1938 geboren, gründete er 1980 den Nachrichtensender Cable News Network (CNN) und schrieb damit Mediengeschichte. Ted Turners Vater wird nachgesagt, dass er hart und fordernd war.
Als Ted 1991 die Auszeichnung zum »Man of the year« entgegennimmt, stockt ihm in seiner Dankesrede der Atem. Er nimmt die Trophäe, hält sie zur Decke, zum Himmel, und vor dem gebannt zuschauenden, mucksmäuschenstillen Publikum fragt er: »Is that enough, daddy?« »Ist das genug, Papa?« Bin ich jetzt genug? Gut genug? Oder immer noch nicht?
In einem Interview nach diesem Moment hat Ted Turner gesagt, ihm sei bis zu diesem Moment nicht bewusst gewesen, dass ihn der Wunsch, es seinem Vater recht zu machen, sein ganzes Leben lang getrieben habe. Er habe nicht sein eigenes Leben gelebt, sondern versucht, die Erwartungen anderer zu erfüllen.
Wir wissen nicht, was andere Menschen antreibt. Manchmal wissen wir nicht einmal, was uns selbst antreibt. Viele von uns funktionieren und stürmen nach vorne. Ob die Richtung stimmt, fragen sie sich dabei nur selten.

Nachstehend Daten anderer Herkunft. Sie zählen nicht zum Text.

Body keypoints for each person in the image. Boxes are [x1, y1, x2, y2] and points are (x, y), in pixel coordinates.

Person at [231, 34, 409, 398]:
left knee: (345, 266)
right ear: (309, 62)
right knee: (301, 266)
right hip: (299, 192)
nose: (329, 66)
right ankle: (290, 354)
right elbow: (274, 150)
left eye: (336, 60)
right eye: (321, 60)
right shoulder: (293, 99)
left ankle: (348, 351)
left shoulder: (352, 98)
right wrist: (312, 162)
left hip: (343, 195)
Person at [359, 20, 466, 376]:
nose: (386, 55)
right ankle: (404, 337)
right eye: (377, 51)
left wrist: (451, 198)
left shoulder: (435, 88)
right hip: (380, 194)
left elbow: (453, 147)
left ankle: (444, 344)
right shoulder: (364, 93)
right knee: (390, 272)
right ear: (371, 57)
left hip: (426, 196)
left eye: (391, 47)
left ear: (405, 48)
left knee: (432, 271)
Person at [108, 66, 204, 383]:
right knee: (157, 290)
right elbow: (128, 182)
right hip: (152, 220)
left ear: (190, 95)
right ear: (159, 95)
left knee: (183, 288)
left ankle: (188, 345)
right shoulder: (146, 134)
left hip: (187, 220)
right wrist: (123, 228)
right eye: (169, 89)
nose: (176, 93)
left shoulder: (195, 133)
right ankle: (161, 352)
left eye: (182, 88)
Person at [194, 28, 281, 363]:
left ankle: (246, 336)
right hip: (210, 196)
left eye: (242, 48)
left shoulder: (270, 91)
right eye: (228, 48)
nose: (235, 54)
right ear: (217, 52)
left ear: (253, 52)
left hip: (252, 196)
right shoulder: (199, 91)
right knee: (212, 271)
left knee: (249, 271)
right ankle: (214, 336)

Menschen, die so getrieben sind, werden oft überdurchschnittlich erfolgreich. Sie leben eindimensional und sind nur darauf ausgerichtet. Es ist auffällig, wie oft sie dabei leicht reizbar und ungeduldig mit anderen sind. Anders formuliert: Güte ist nicht unbedingt ihre hervorstechendste Eigenschaft. Sie haben meistens kein Gespür und auch kein Verständnis für die Bedürfnisse anderer. Vor allem privat führt das oft zu scheiternden Beziehungen mit Partnern, Kindern und Freunden.
Sie fühlen sich in der Welt häufig unverstanden und allein, sie tendieren dazu, eine abfällige Haltung gegenüber den meisten anderen Menschen zu haben. »Bin ich denn nur von Idioten umgeben?«, sagen sie häufig oder: »So schwer kann das doch gar nicht sein«. Sie urteilen oft schnell und hart und teilen die anderen in zwei Gruppen ein: Die, die für sie sind, und die, die gegen sie sind. Dazwischen gibt es nichts.
Warum das so ist, was es mit dem Überlebensmodus des Menschen zu tun hat und welche Lösung es dafür gibt, gehört zu den vielen Antworten, die dir Teil II und III des Buches liefern.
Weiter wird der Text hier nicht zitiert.